* WHAT IS NEEDED
When you have gone through the entries below, state how many lines include the word "invented" and write nothing else.

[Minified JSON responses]

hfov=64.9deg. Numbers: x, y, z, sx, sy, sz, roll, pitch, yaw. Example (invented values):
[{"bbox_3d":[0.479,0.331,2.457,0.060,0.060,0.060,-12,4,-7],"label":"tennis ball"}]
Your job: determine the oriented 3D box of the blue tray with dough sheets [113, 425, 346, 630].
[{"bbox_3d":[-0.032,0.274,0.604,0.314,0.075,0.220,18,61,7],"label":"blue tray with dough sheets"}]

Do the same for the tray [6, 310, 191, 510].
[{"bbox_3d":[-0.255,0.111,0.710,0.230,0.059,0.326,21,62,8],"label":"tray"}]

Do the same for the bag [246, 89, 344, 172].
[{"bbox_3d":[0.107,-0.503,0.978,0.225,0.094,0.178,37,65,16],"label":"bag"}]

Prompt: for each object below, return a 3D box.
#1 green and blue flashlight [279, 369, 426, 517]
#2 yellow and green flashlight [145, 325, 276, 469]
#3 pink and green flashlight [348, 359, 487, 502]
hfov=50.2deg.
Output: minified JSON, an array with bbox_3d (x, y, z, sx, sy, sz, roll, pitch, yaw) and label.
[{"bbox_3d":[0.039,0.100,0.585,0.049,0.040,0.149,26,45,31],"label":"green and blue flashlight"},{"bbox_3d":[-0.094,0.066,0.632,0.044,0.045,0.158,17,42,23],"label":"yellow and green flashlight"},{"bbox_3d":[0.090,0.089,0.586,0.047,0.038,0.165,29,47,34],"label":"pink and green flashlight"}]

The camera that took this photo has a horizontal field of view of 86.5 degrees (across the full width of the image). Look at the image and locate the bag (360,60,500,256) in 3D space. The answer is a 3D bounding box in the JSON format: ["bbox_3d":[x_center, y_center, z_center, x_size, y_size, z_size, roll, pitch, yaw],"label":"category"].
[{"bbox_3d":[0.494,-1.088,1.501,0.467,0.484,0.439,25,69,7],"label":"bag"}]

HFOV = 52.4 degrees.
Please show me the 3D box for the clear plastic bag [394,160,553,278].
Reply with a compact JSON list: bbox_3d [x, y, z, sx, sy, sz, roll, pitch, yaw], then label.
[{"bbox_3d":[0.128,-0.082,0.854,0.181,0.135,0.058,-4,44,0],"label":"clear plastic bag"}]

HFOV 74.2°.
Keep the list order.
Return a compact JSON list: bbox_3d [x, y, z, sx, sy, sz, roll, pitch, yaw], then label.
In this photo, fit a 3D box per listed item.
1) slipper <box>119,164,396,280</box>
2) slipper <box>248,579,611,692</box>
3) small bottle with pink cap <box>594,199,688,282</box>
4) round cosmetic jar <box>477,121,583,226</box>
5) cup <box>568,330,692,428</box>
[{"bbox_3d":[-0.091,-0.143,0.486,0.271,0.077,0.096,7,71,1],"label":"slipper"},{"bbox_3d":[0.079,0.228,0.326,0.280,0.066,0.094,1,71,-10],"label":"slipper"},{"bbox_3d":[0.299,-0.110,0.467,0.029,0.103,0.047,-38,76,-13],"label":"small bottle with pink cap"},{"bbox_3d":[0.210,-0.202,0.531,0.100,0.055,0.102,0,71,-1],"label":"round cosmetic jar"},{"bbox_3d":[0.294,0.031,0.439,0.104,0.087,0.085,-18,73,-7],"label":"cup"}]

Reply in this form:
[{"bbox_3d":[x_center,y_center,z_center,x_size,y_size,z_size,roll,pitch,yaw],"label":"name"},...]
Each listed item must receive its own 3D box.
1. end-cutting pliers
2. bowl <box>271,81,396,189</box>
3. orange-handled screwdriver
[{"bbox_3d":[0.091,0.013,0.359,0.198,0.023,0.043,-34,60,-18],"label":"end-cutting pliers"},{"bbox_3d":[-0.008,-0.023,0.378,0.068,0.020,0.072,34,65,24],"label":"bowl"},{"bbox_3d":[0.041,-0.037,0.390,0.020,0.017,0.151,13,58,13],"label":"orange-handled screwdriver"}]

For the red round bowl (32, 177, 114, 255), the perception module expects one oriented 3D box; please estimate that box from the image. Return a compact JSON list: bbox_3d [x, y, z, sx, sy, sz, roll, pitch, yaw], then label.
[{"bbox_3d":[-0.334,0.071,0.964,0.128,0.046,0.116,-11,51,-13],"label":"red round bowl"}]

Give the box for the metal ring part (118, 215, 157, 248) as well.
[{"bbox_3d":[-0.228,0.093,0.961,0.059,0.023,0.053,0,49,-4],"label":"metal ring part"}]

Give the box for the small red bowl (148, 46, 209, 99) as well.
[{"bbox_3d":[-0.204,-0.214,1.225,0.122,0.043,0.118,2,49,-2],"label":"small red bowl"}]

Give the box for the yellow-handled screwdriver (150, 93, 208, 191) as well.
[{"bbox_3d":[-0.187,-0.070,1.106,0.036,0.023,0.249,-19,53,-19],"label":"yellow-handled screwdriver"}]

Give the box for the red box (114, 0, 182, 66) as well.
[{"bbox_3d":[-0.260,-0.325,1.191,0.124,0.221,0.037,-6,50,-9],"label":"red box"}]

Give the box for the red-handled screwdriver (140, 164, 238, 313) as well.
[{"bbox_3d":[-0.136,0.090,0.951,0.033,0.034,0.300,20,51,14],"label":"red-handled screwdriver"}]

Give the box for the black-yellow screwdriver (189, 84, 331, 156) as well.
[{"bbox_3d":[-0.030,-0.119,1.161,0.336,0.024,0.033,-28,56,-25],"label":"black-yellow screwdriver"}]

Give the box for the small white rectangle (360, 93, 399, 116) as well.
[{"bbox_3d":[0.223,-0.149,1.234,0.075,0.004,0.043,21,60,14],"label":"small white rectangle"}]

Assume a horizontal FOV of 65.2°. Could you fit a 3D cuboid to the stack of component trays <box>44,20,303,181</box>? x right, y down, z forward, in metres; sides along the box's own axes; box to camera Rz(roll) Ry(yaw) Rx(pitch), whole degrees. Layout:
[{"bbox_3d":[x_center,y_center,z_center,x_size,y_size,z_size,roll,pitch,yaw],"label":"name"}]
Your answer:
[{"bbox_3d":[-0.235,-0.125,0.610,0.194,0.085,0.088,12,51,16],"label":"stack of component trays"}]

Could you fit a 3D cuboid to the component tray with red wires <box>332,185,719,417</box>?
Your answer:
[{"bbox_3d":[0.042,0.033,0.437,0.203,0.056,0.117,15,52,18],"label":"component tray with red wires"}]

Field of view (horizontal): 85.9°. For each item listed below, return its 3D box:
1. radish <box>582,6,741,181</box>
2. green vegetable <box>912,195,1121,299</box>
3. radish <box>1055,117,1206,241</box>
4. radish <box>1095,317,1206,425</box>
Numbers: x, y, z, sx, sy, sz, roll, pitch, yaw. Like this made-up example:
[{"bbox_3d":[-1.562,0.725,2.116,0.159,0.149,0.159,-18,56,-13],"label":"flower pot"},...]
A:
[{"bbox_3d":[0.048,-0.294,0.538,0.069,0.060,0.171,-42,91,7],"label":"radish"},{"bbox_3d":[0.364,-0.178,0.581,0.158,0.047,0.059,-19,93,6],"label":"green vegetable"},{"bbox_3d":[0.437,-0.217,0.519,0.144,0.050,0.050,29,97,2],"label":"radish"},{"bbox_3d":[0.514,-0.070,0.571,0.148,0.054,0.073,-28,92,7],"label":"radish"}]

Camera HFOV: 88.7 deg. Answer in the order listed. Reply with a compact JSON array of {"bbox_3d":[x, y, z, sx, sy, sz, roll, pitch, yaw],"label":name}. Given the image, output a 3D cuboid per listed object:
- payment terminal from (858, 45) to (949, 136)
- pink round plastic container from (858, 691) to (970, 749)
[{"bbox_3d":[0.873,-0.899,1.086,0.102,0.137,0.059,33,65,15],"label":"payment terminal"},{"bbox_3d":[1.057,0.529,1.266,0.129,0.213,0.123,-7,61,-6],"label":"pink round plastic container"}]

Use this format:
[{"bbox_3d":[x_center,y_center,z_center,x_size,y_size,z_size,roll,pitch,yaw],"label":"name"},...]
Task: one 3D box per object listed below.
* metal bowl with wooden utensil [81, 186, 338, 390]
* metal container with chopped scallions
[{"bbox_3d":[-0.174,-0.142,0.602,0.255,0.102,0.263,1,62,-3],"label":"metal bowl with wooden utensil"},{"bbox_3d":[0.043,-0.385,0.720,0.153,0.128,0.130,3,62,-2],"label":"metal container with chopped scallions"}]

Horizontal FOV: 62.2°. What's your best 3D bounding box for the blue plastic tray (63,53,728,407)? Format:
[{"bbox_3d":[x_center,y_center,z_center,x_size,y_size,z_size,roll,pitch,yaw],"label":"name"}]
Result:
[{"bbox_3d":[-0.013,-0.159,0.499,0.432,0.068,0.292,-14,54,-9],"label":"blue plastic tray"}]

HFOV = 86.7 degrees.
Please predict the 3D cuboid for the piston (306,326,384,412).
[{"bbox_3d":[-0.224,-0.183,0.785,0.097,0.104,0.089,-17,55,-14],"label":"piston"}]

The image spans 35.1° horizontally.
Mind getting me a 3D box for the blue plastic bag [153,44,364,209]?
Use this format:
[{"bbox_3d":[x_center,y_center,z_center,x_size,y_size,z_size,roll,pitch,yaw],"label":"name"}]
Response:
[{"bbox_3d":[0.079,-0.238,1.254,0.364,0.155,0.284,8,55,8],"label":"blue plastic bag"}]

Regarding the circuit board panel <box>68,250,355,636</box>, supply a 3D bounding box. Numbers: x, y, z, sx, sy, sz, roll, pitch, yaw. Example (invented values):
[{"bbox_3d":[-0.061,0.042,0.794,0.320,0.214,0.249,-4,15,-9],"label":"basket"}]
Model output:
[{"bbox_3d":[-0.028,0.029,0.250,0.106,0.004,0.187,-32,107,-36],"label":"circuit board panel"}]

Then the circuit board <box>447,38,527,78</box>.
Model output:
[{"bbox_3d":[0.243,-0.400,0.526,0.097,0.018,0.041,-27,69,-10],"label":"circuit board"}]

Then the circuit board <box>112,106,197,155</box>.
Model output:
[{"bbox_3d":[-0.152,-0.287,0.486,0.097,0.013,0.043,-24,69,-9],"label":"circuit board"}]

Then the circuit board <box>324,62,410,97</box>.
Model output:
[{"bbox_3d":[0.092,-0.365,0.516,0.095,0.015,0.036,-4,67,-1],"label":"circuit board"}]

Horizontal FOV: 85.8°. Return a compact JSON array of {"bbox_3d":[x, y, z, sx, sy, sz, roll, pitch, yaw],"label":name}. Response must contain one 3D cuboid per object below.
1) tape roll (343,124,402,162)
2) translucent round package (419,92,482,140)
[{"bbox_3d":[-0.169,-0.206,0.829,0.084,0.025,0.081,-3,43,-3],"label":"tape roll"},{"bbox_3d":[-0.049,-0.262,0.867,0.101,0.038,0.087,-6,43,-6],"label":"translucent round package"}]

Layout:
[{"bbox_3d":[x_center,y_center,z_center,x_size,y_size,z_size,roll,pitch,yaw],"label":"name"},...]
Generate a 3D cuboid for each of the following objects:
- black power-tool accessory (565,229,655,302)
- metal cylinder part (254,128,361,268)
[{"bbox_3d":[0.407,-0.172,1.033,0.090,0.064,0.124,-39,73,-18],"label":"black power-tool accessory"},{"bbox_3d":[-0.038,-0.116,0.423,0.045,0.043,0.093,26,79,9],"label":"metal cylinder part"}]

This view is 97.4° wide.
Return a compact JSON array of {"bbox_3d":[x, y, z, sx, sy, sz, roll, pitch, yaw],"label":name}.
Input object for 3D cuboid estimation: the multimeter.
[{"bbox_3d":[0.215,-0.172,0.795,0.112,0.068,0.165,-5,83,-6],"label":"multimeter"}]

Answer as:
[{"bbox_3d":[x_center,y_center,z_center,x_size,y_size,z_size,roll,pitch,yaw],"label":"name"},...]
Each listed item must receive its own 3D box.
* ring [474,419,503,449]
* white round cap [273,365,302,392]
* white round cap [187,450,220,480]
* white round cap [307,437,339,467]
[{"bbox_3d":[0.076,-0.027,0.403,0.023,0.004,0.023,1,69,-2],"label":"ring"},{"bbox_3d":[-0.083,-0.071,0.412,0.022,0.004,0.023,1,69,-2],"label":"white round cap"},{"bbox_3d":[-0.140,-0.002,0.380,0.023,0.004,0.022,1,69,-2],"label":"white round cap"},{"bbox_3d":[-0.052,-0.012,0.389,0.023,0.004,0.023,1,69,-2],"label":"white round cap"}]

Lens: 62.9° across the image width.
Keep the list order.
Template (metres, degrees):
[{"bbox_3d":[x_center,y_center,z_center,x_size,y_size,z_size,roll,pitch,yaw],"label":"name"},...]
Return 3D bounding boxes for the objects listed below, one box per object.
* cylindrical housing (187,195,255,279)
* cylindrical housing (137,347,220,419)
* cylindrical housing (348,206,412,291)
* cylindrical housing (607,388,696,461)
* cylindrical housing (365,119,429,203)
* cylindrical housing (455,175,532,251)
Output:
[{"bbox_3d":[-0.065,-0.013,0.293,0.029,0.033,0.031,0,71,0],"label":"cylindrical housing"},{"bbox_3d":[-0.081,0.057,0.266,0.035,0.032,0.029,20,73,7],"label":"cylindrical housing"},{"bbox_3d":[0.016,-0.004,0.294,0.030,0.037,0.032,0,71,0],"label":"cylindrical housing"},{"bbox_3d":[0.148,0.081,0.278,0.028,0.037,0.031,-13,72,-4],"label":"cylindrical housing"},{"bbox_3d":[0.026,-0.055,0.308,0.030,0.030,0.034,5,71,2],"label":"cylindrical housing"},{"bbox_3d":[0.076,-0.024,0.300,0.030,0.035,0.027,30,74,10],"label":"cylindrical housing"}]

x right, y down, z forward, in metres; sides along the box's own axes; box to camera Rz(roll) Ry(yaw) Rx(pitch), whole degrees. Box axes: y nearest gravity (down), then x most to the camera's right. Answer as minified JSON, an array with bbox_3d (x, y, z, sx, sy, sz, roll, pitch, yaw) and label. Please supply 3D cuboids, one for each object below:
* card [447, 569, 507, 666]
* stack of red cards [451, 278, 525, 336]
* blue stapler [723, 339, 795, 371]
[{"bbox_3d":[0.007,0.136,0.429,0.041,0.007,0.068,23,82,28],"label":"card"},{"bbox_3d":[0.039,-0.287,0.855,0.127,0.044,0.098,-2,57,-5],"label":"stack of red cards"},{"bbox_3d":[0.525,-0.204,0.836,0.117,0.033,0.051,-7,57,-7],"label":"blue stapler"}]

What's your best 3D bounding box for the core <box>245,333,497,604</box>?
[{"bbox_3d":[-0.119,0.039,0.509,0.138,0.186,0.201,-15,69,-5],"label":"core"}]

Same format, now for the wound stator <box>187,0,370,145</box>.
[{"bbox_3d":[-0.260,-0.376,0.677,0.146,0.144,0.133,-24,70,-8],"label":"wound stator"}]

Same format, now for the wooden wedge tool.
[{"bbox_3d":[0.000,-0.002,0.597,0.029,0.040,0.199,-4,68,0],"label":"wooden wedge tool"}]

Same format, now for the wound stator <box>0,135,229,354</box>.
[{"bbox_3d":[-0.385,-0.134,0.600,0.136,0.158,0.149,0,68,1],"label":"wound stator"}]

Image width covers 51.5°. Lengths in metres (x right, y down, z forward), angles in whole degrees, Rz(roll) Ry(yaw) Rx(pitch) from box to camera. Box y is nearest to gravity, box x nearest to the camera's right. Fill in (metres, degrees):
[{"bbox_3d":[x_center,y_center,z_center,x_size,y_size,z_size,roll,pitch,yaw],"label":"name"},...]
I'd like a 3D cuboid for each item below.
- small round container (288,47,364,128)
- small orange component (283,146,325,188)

* OUTPUT BELOW
2